Cape May Warbler. In addition to the individuals recorded in the December (1908), I should like to record another seen on October 11. It was a male. Black and White Warbler. An individual of this species was seen for several days in the Ramble in November, disappearing after the fourteenth of the month. I did not see it, but several other observers noticed it. This is, of course, a very late date.
Blackpoll Warbler. This Warbler was excessively abundant this autumn. It arrived August 21, and I saw it last on October 22. This date is two weeks later than that given in 'The Warblers of North America.'
Brown Thrasher. I have three records of this bird in November, one on the sixth, two on the ninth, and one on the thirteenth.
Pine Siskin. Mr. Stanley V. Ladow and I saw a flock of these birds on October 17. This bird has always been rare in the Park. The date is also an early one. It might also be of interest to add that I have seen 104 species in the park during 1908. I also know of sixteen other species seen by other observers, making a grand total of 120 species. It has been a very good year and four birds have been added to the park list, which now contains over 160 species. Ludlow Griscom, New York City.
The Great Horned Owl (Deborah Allen) is a rare winter visitor to Central Park (seen every few years), but it nests in at least four boros and sometimes even in Manhattan at Inwood Hill Park
Christmas Bird Counts - 1908
Mt. Sinai, Long Island, N.Y. 26 December 1908. All day. Clear; heavy cumulus clouds; one inch of snow on ground; rather strong northwest wind; temp., 33f to 40f. Horned Grebe, 6; Loon, 2; Kittiwake Gull, 9; Great Black-backed Gull, 1; Herring Gull, 300; Black Duck, 6; Old Squaw, 8; White-winged Scoter, 40; Bob-white, 2; Ring-neck Pheasant, 1; Red-shouldered Hawk, 1; Horned Lark, 15; Blue Jay, 2; Crow, 30; Meadowlark, 10; Purple Finch, 9; Goldfinch, 4; Junco, 60; Song Sparrow, 14; Winter Wren, 4; Chickadee, 25. Total, 21 species, 548 individuals. Country visited, Sound beach, harbor shores, and woods along streams. Gertrude Anna Washburn and Robert Cushman Murphy.

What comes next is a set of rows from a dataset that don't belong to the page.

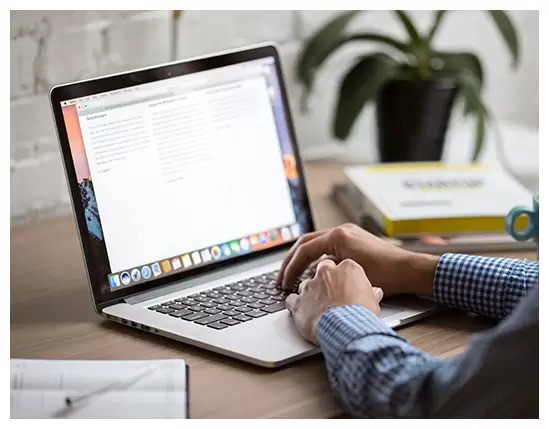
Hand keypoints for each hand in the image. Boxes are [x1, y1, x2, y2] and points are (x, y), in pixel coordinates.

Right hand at [278, 223, 438, 296]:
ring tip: (293, 276)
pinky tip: (314, 274)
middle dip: (291, 261)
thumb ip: (326, 273)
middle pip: (305, 243)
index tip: (284, 283)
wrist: (409, 270)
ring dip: (302, 259)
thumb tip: (308, 279)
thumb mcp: (350, 275)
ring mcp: (348, 233)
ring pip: (315, 243)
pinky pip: (327, 247)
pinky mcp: (353, 240)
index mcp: (338, 236)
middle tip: (281, 278)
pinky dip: (316, 259)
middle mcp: (342, 230)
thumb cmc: (386, 275)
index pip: (304, 250)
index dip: (291, 268)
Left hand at [285, 258, 382, 344]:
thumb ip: (370, 292)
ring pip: (306, 285)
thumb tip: (374, 293)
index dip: (342, 277)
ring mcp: (310, 286)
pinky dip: (295, 305)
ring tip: (318, 307)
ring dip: (310, 294)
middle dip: (325, 280)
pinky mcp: (298, 301)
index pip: (341, 266)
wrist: (347, 328)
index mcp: (347, 268)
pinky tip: (301, 312)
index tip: (344, 285)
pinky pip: (291, 300)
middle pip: (321, 270)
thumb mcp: (373, 301)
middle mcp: (326, 273)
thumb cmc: (362, 314)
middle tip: (330, 293)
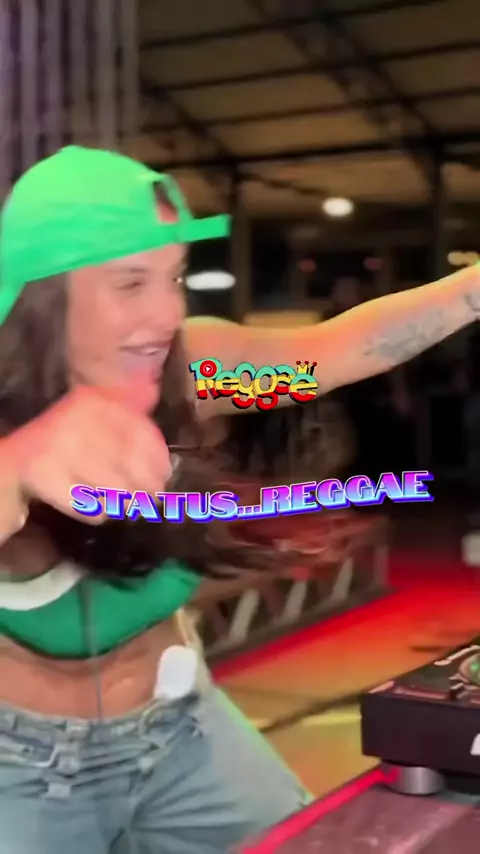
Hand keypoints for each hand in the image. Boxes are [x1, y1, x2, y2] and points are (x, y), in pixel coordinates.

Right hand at [8, 385, 171, 523]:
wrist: (11, 464)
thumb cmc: (65, 442)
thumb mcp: (94, 416)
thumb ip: (125, 405)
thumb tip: (151, 388)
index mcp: (93, 401)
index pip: (141, 431)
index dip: (159, 457)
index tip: (166, 474)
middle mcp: (76, 418)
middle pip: (131, 461)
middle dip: (147, 485)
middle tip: (153, 498)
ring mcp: (59, 447)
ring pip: (115, 486)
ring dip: (127, 502)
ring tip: (129, 506)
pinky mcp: (45, 477)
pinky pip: (90, 505)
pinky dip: (100, 512)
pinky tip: (100, 510)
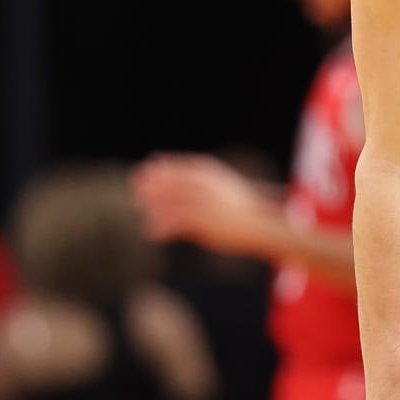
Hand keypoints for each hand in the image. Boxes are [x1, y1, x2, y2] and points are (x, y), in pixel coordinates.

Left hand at [131, 153, 274, 257]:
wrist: (262, 224)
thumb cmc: (242, 208)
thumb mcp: (225, 187)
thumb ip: (204, 182)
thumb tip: (189, 177)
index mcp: (212, 174)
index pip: (181, 166)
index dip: (162, 167)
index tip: (147, 168)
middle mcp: (206, 187)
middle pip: (172, 182)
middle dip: (153, 185)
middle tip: (137, 188)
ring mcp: (205, 204)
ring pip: (170, 203)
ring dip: (154, 207)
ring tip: (145, 212)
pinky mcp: (205, 223)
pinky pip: (176, 224)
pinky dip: (161, 227)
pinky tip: (152, 232)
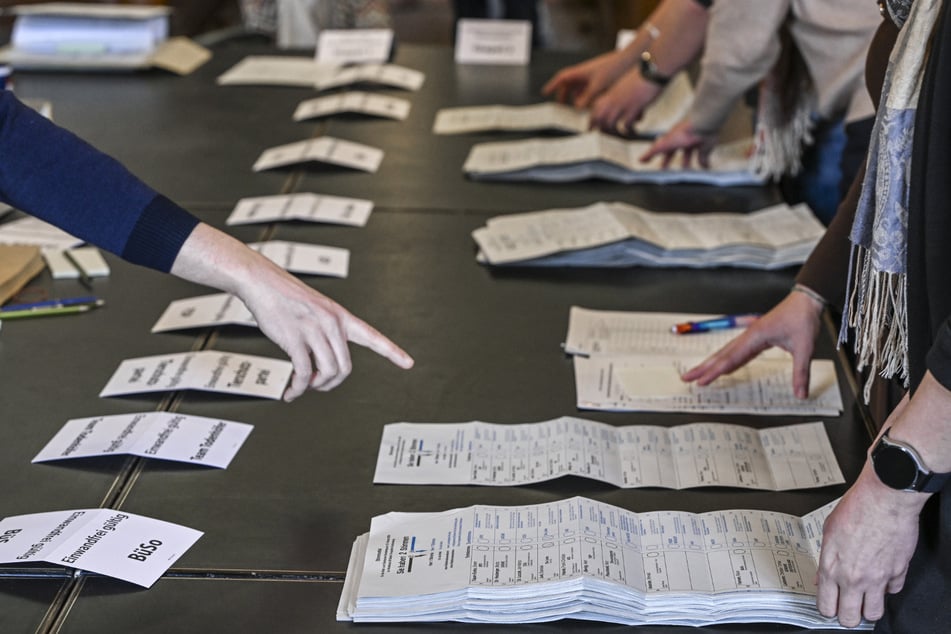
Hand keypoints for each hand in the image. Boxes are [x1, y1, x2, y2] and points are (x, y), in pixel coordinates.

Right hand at [170, 224, 412, 400]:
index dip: (392, 352)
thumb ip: (327, 333)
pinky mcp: (294, 338)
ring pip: (328, 372)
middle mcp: (332, 323)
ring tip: (304, 386)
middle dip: (332, 383)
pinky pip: (303, 373)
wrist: (261, 281)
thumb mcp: (317, 310)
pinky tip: (292, 392)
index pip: (373, 336)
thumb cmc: (286, 297)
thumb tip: (324, 367)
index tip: (408, 363)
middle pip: (345, 368)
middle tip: (317, 385)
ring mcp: (314, 330)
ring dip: (316, 386)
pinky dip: (298, 388)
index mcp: (340, 316)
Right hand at [542, 48, 637, 108]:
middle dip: (564, 95)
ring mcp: (592, 75)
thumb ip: (587, 98)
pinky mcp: (600, 78)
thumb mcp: (598, 86)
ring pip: (579, 87)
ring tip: (578, 109)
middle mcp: (584, 73)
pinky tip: (592, 104)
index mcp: (580, 72)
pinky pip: (589, 88)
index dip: (552, 85)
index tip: (545, 92)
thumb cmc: (613, 68)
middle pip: (569, 84)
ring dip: (577, 97)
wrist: (629, 60)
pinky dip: (587, 96)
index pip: (562, 78)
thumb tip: (577, 108)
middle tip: (561, 105)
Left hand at [588, 69, 662, 135]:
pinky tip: (633, 130)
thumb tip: (618, 107)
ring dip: (615, 132)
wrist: (652, 69)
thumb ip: (618, 97)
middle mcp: (612, 100)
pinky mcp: (633, 109)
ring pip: (610, 125)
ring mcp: (621, 105)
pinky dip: (629, 130)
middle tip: (606, 137)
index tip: (592, 129)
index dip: (593, 122)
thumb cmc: (642, 76)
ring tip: (621, 134)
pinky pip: (626, 125)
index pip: (595, 111)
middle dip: (601, 130)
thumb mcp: (624, 86)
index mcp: (610, 93)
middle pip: (599, 120)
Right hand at [640, 119, 716, 168]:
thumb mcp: (662, 145)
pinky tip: (704, 168)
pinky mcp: (706, 144)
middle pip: (681, 154)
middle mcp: (685, 141)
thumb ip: (652, 153)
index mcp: (673, 140)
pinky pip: (705, 155)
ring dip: (691, 164)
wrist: (700, 126)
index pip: (667, 151)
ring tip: (690, 173)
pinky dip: (705, 162)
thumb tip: (640, 160)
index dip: (665, 160)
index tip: (663, 167)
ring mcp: (696, 142)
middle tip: (678, 173)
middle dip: (679, 163)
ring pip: (693, 155)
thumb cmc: (682, 133)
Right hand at [681, 288, 823, 397]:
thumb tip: (800, 394)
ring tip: (699, 374)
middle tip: (687, 377)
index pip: (730, 358)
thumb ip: (800, 373)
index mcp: (755, 336)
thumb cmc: (803, 319)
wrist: (806, 300)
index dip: (714, 372)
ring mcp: (751, 337)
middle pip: (721, 354)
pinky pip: (738, 352)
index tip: (701, 381)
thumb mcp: (804, 348)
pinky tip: (724, 368)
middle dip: (703, 367)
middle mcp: (749, 336)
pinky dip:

Western shore of Shelter Island, N.Y. 27 December 1908. 8.40 a.m. to 4.45 p.m. Sunny in morning, overcast in afternoon; ground bare, except for snow-patches in sheltered spots; wind west, brisk; temp., at start 27f. Horned Grebe, 8; Loon, 2; Great Black-backed Gull, 2; Herring Gull, 200; Red-breasted Merganser, 5; Black Duck, 30; Greater Scaup Duck, 300; American Golden-eye, 12; Old Squaw, 300; American [Black] Scoter, 12; White-winged Scoter, 200; Surf Scoter, 15; Bob-white, 6; Marsh Hawk, 1; Red-tailed Hawk, 1; Kingfisher, 4; Downy Woodpecker, 4; Flicker, 5; Horned Lark, 10: Prairie Horned Lark, 2; Crow, 25; Starling, 2; Meadowlark, 3; Am. [Red] Crossbill, 2; Redpoll, 3; Goldfinch, 10; Pine Siskin, 2; White-throated Sparrow, 7; Tree Sparrow, 50; Song Sparrow, 20; Myrtle Warbler, 50; Brown Creeper, 1; Chickadee, 25; Golden-crowned Kinglet. 2; Hermit Thrush, 3; Robin, 12; Bluebird, 10. Total, 37 species, 1,346 individuals. Roy Latham, Francis Harper and Clinton G. Abbott.
Snowy Owls are best seen along the ocean beaches of Brooklyn, Queens and Long Island, though they have been observed on the upper west side of Manhattan (Riverside Drive approx. 120th street perched on a building outside the window of Robert Paxton PhD) and once in Central Park in the last 25 years.